What is even more peculiar is that, if the government really does have intelligence information that proves, beyond doubt, who was responsible for the attack, it should be even easier for them to gather and produce the police evidence to back that up.  In the event of a normal murder, or other such attack, the police have the problem of identifying potential suspects, by gathering information, from the ground, of who was seen where and when, doing what.  In the modern world, as anyone familiar with crime drama series will be well aware, the police are helped in that task by the fact that our streets and town centres are covered in CCTV cameras, along with traffic cameras, and so on.  It is not difficult using all of this extensive surveillance to track the movement of a particular vehicle from one place to another.  Moreover, given the use of GPS chips in mobile phones and other such equipment, its possible to track the movement of someone's phone and so on.

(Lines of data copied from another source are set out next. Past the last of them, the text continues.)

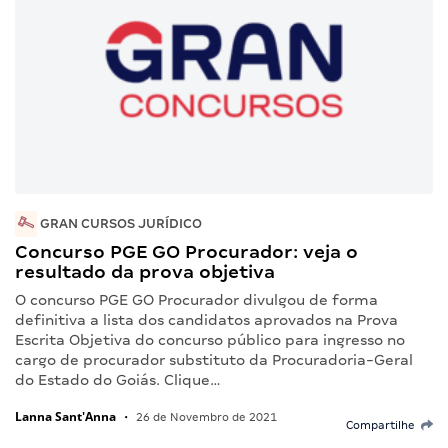
GRAN CURSOS JURÍDICO
Concurso PGE GO Procurador: veja o
resultado da prova objetiva
O concurso PGE GO Procurador divulgou de forma
definitiva a lista dos candidatos aprovados na Prova
Escrita Objetiva do concurso público para ingresso no
cargo de procurador substituto da Procuradoria-Geral
do Estado do Goiás. Clique…
Lanna Sant'Anna
•
26 de Novembro de 2021
Compartilhe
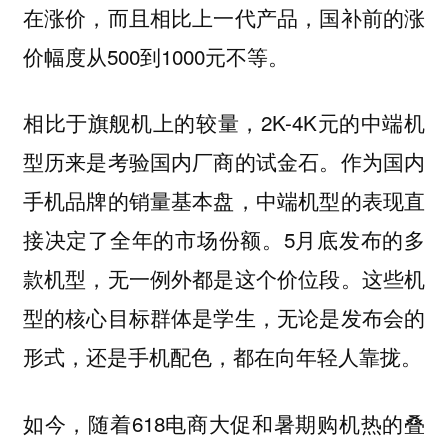
在涨价，而且相比上一代产品，国补前的涨
价幅度从500到1000元不等。
相比于旗舰机上的较量，2K-4K元的中端机
型历来是考验国内厂商的试金石。
作为国内
手机品牌的销量基本盘，中端机型的表现直
5月底发布的多
接决定了全年的市场份额。
款机型，无一例外都是这个价位段。这些机
型的核心目标群体是学生，无论是发布会的
形式，还是手机配色，都在向年轻人靠拢。
如今，随着618电商大促和暑期购机热的叠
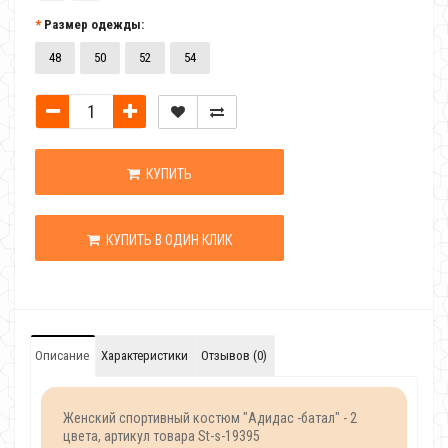
Размер одежды:
48
50
52
54
КУПИТЬ
КУПИТЬ В ОДИН КЛИК
Описание
Характеристики
Отзывов (0)
Женский спортивный костюм "Адидас -батал" - 2
цвета, артикул товара St-s-19395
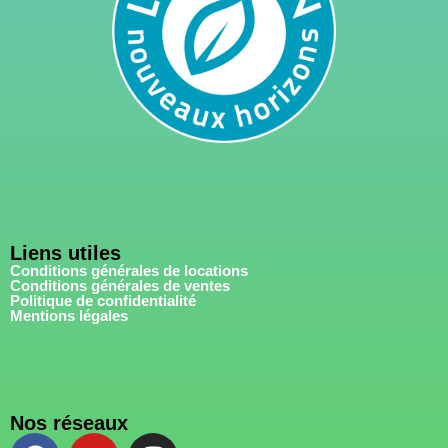
Liens utiles
Conditions générales de locations
Conditions générales de ventes
Politique de confidentialité
Mentions légales
Nos réseaux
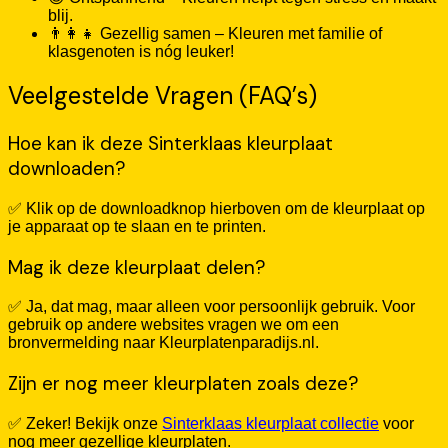
blij.
👨‍👩‍👧 Gezellig samen – Kleuren met familie of
klasgenoten is nóg leuker!
Veelgestelde Vragen (FAQ’s)
Hoe kan ik deze Sinterklaas kleurplaat
downloaden?
✅ Klik op de downloadknop hierboven om de kleurplaat op
je apparaat op te slaan en te printen.
Mag ik deze kleurplaat delen?
✅ Ja, dat mag, maar alleen voor persoonlijk gebruik. Voor
gebruik op andere websites vragen we om een
bronvermelding naar Kleurplatenparadijs.nl.
Zijn er nog meer kleurplaten zoals deze?
✅ Zeker! Bekijk onze
Sinterklaas kleurplaat collectie
voor
nog meer gezellige kleurplaten.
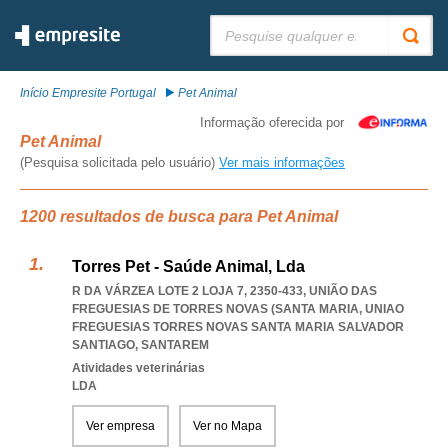
Pesquisar:
Início Empresite Portugal
Pet Animal
Informação oferecida por
Pet Animal
(Pesquisa solicitada pelo usuário)
Ver mais informações
1200 resultados de busca para Pet Animal
Torres Pet - Saúde Animal, Lda
R DA VÁRZEA LOTE 2 LOJA 7, 2350-433, UNIÃO DAS
FREGUESIAS DE TORRES NOVAS (SANTA MARIA
,
UNIAO
FREGUESIAS TORRES NOVAS SANTA MARIA SALVADOR
SANTIAGO
,
SANTAREM
Atividades veterinárias
LDA
Ver empresa
Ver no Mapa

Now, the government claim that they know who is responsible, from their "secret" intelligence information.  In that case, the biggest part of the police's work has already been done for them.  Rather than having to start from the Skripal's front door, and examine CCTV and other surveillance camera images for vehicles in their road, or nearby, at the time that the nerve agent must have been deposited on the door, and then trace the ownership of those vehicles, before pulling in the potential suspects, the police could simply be told who the guilty party was.  After all, not even the government is claiming that Vladimir Putin, in person, came over to commit this act.  The secret intelligence information they have, if it amounts to anything substantive, must have told them who it was that was acting as Putin's agent, when and how they entered the country, to commit the attack, and what vehicle etc. they were using to get to Salisbury.

All the government had to do, therefore, was give this "secret" intelligence information to the police, who could then have done the simple task of checking out the CCTV pictures to identify the vehicle of the culprit, to show its trajectory, towards the Skripal's house, even if there were not cameras able to place it directly in their road, and then to send around the Sweeney, or the armed police to pick up the terrorists.  That, after all, is what they do in every other terrorist incident, where they go to pick up, for example, Islamist terrorists, who are then shown on these copious amounts of CCTV footage, and with all of the GCHQ chatter of phone calls, and so on, then released, to back up the evidence.

But, we have had absolutely nothing of that kind from the police or the government.  If the government are so absolutely 101% sure that they know who is responsible, and have the evidence to prove it, why have we not seen it?  Until we do, Jeremy Corbyn has again been proved 100% right, again, in being wary of simply accepting the word of the Tories, as they shoot from the hip, and his detractors in the Right of the Labour Party, and in the Tory media, like the BBC, which ludicrously, a month ago, on Newsnight, photoshopped him to be standing outside the Kremlin, for having the temerity to challenge the government, which is after all the job of the Opposition, have again been proved 100% wrong, and the spineless sycophants we have come to expect them to be.